Polda Geledah Kantor Dinas Koperasi-DLH Makassar

Selasa, 2 Januari 2018 19:38 WIB
Image Print
Kabid Humas Polda Sulsel Kombes Pol Dicky Sondani (Antaranews Sulsel)

Makassar (Antaranews Sulsel) - Polda Sulawesi Selatan melakukan penggeledahan di Kantor Dinas Lingkungan Hidup (DLH) serta Dinas Koperasi dan Usaha Mikro Kecil Menengah (UMKM) Makassar terkait dengan dua kasus dugaan korupsi yang ditanganinya.

"Hari ini anggota sudah turun, mereka menggeledah, kantor Dinas Lingkungan Hidup dan Kantor Dinas UMKM," kata Kabid Humas Polda Sulsel Kombes Pol Dicky Sondani di Makassar, Selasa.

Ia mengatakan, penggeledahan dilakukan oleh anggota Direktorat Reserse Kriminal Khusus (Ditreskrimsus) Polda Sulsel untuk mencari bukti-bukti tambahan terkait dua proyek berbeda itu.

Dicky menjelaskan, dua kasus itu antara lain pengadaan 7.000 pohon ketapang kencana oleh Dinas Lingkungan Hidup (DLH) Makasar dengan nilai anggaran sebesar Rp9,3 miliar melalui APBD 2016.

Sedangkan kasus lainnya pada Dinas Koperasi dan UMKM Makassar yakni dugaan korupsi proyek Sanggar Kerajinan Lorong dengan anggaran Rp1,025 miliar.

"Kasusnya sudah tahap penyidikan dan beberapa saksi-saksi telah diperiksa oleh penyidik. Untuk melengkapi dan menguatkan bukti-bukti, dibutuhkan juga dokumen-dokumen pendukung lainnya," katanya.

Sebelumnya, Wali Kota Makassar Moh Ramdhan Pomanto menjalani pemeriksaan sebagai saksi dalam kasus dugaan korupsi proyek Sanggar Kerajinan Lorong, Dinas Usaha Kecil Mikro Menengah (UMKM) Makassar dengan anggaran Rp1,025 miliar.

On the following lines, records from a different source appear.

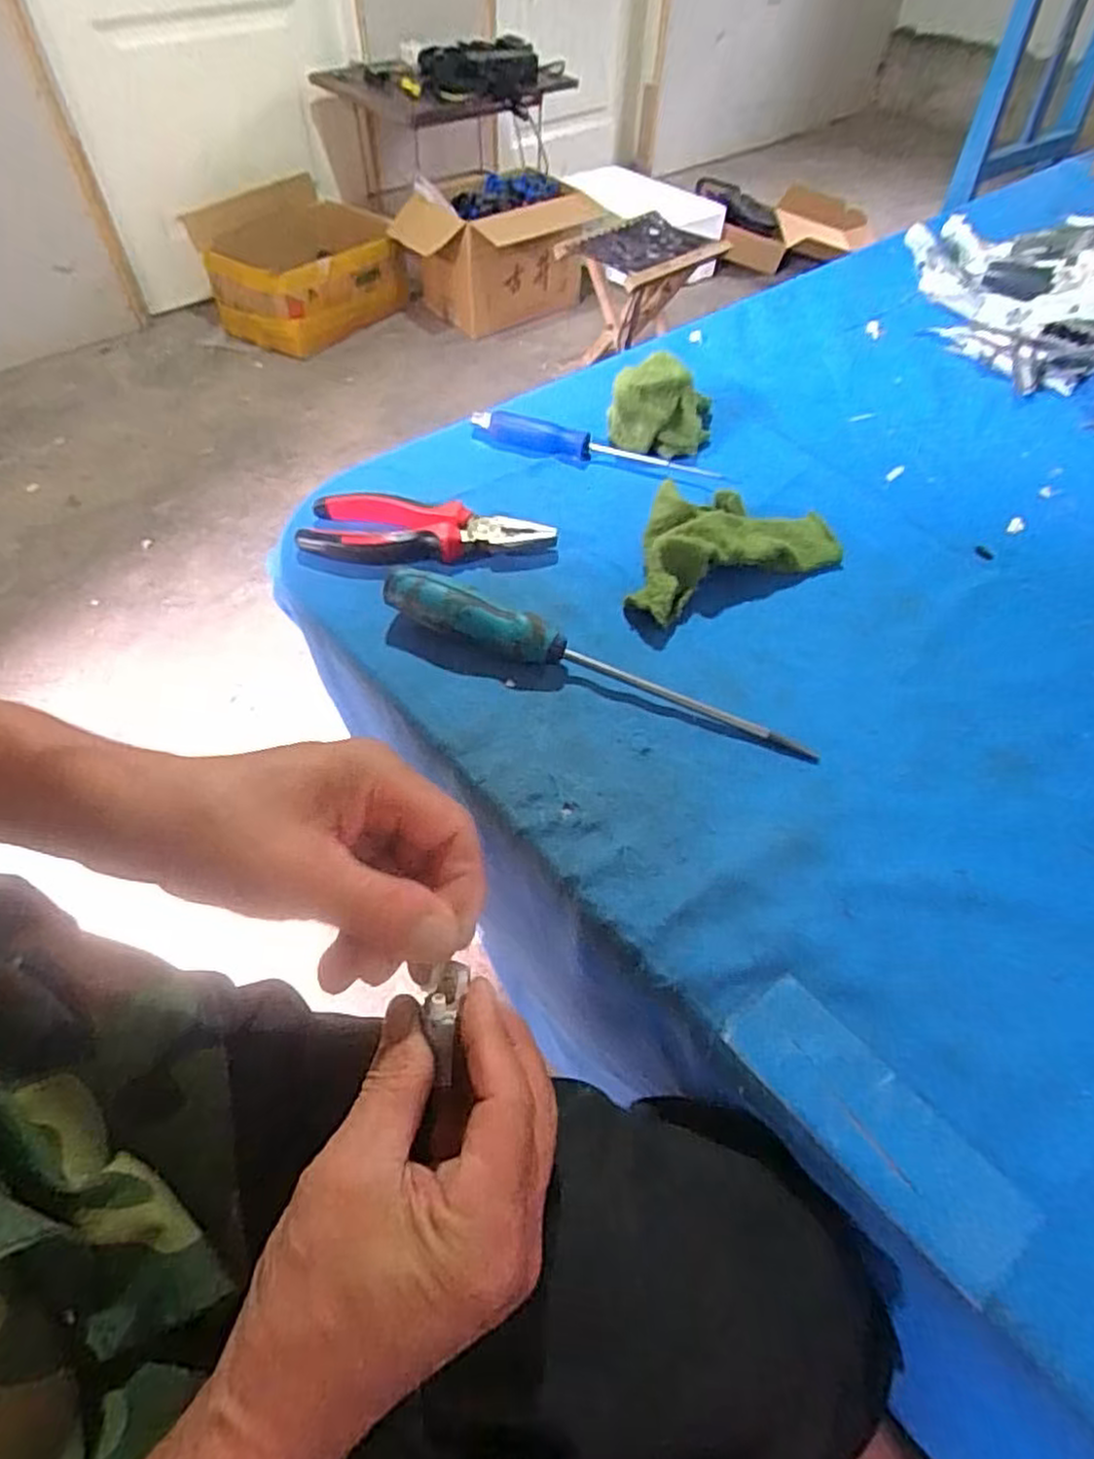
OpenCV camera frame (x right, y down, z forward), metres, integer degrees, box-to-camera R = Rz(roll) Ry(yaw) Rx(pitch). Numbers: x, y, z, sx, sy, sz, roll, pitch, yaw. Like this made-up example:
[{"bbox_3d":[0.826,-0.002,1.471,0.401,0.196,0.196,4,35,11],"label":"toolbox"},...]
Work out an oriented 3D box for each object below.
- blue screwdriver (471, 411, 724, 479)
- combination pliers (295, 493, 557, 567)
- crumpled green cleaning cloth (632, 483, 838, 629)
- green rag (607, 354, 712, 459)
[{"bbox_3d":[0.034,-0.208,0.531,0.183,0.017,0.021,17,55,12],"label":"blue screwdriver"},{"bbox_3d":[-0.078,-0.122,0.462,0.156,0.024,0.053,11,54,8],"label":"combination pliers"},{"bbox_3d":[0.109,-0.122,0.457,0.155,0.034,0.086,-23,57,-16],"label":"crumpled green cleaning cloth"},{"bbox_3d":[0.086,-0.241,0.533,0.075,0.056,0.071,9,54,7],"label":"green rag"}]

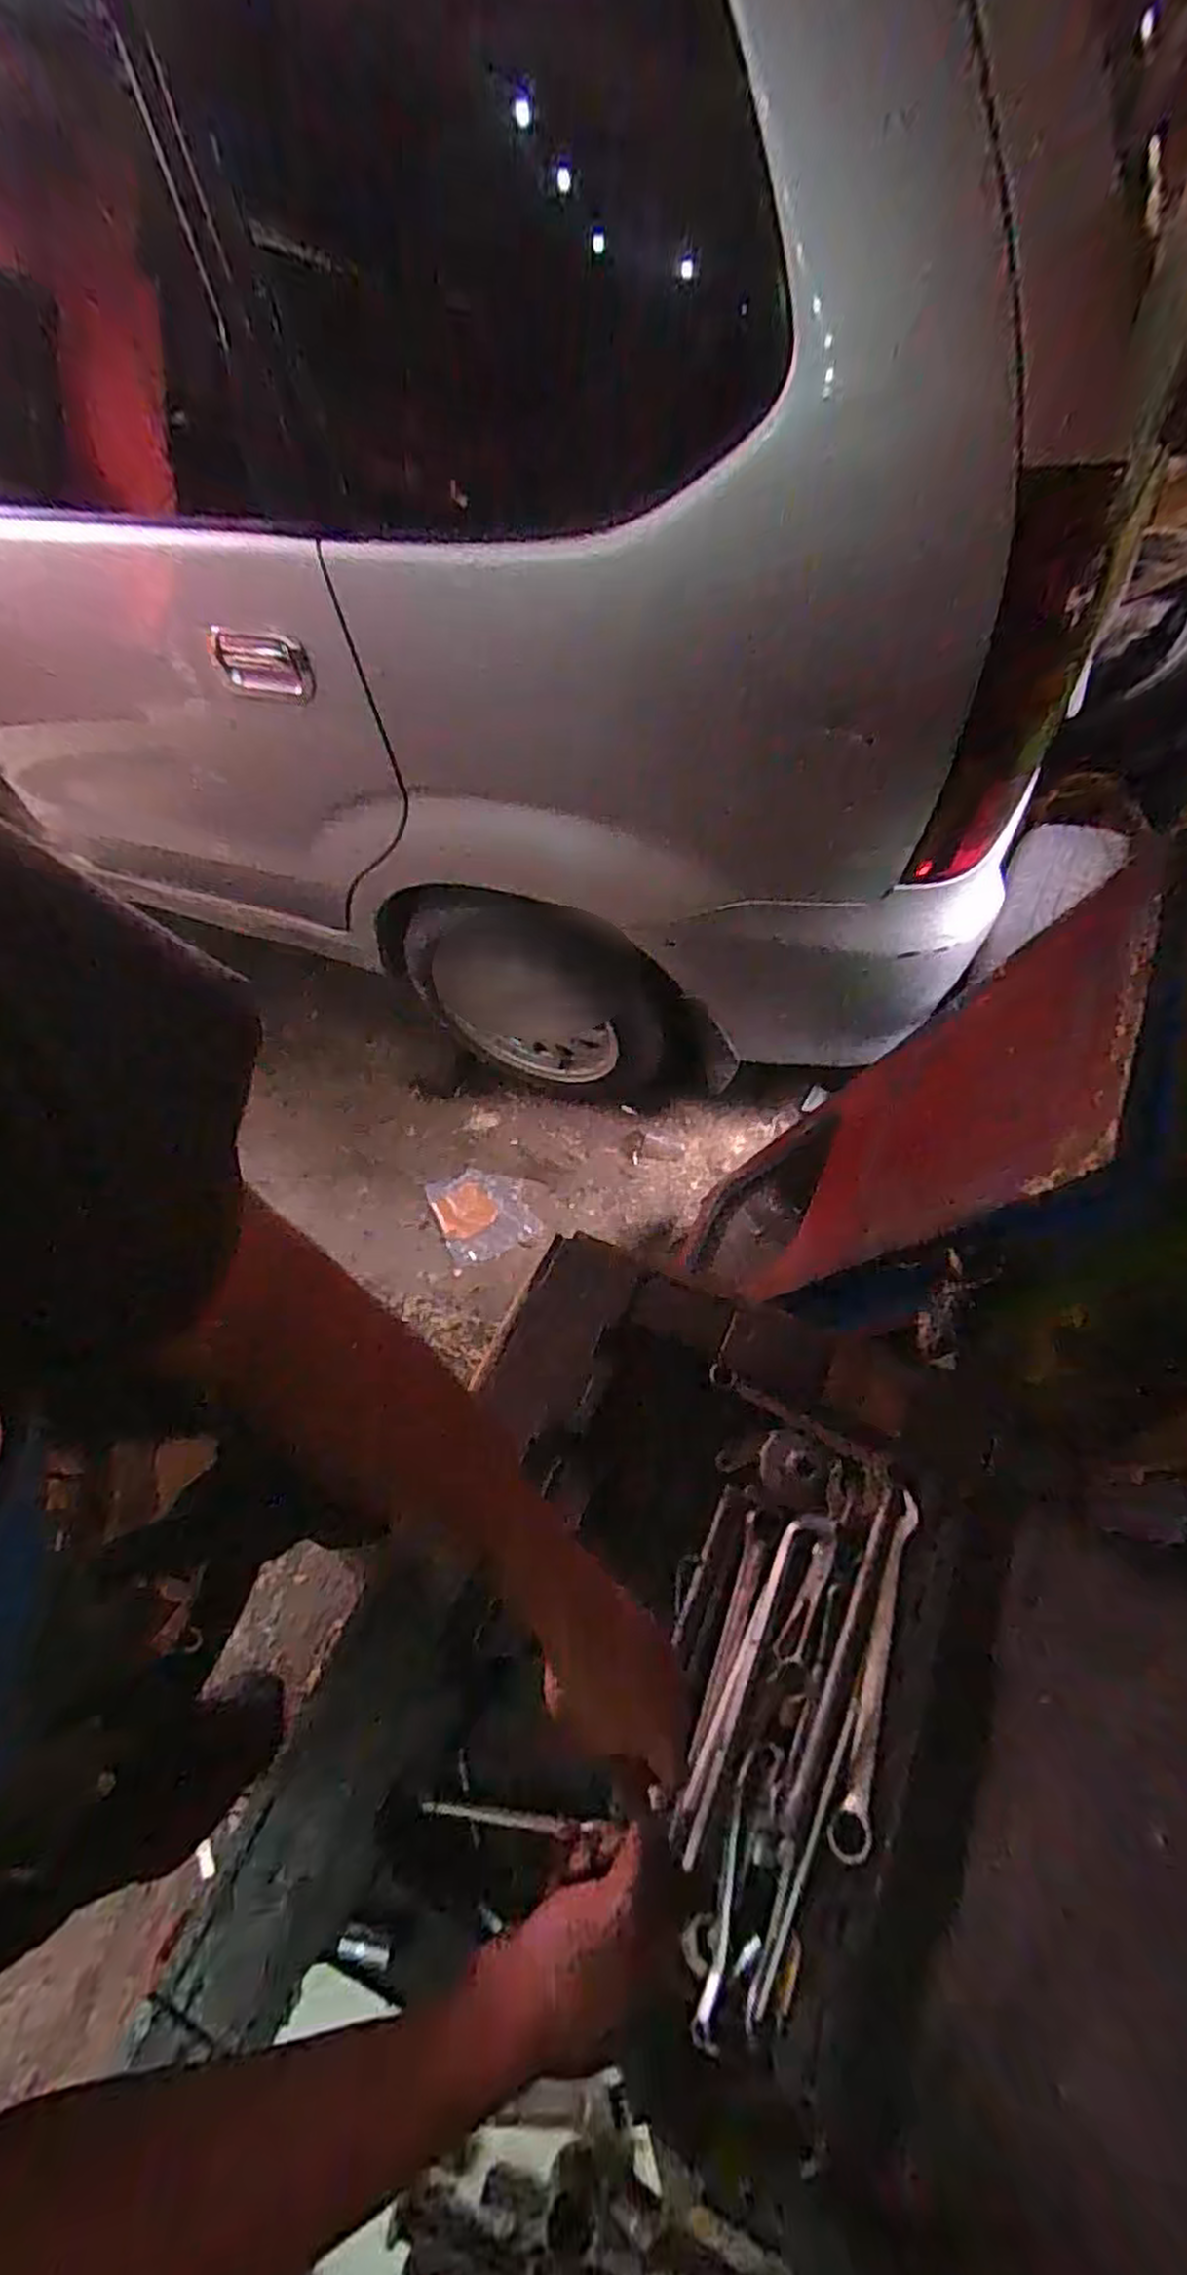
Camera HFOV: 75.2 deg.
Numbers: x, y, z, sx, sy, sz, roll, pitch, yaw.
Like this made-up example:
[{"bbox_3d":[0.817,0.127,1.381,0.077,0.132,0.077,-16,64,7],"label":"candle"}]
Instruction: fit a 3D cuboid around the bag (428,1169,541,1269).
[{"bbox_3d":[-0.240,0.159,1.659,0.197,0.016,0.227,-20,66,-11],"label":"bag"}]

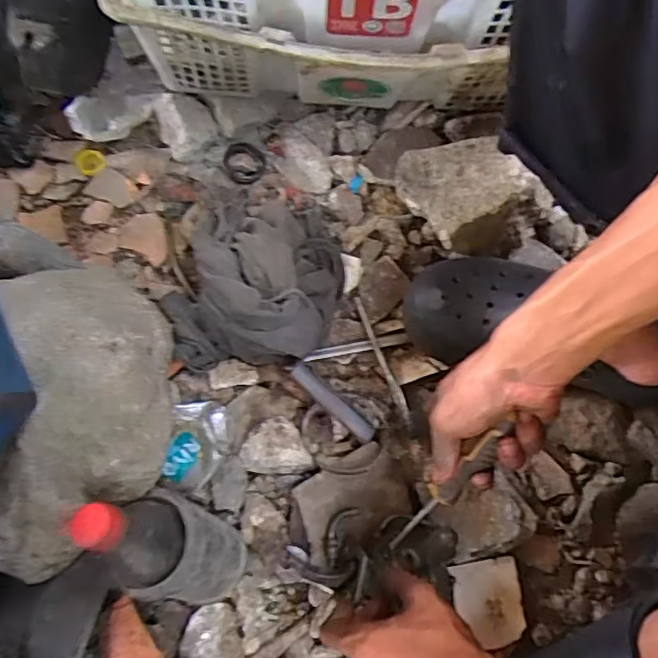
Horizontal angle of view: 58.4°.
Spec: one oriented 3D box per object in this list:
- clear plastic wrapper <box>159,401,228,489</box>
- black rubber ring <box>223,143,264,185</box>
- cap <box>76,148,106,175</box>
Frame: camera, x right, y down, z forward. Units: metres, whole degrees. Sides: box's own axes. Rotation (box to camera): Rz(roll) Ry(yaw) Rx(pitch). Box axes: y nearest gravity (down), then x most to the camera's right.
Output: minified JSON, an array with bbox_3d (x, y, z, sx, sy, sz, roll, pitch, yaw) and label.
[{"bbox_3d":[-0.131,0.114,0.583,0.054,0.022,0.085,4,69,3],"label":"clear plastic wrapper"},{"bbox_3d":[-0.101,-0.198,0.706,0.048,0.006,0.051,0,87,-4],"label":"black rubber ring"},{"bbox_3d":[-0.291,-0.204,0.717,0.034,0.006,0.033,-31,101,-5],"label":"cap"}]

Pada kasus ini, tim penasehat hukum wali kota mengaku jika dugaan tindak pidana korupsinya masih belum jelas karena belum ada hasil perhitungan kerugian negara.

"Pak wali kota datang sekitar jam 09.00 pagi tadi sesuai jadwal pemanggilannya dan selesai pukul 16.30 Wita. Pak wali dimintai keterangannya terkait kasus UMKM," ujar tim pengacara Wali Kota Makassar Moh Ramdhan Pomanto, Adnan Buyung Azis di Mapolda Sulsel.

Sementara itu, pada kasus pengadaan 7.000 pohon ketapang kecana, kasus ini dilaporkan oleh Aktivis Komite Pusat Gerakan Revolusi Demokratik (KP-GRD) Makassar karena menilai proses pengadaannya yang terlalu kemahalan serta bibitnya yang baru di tanam sebanyak 5.000 pohon.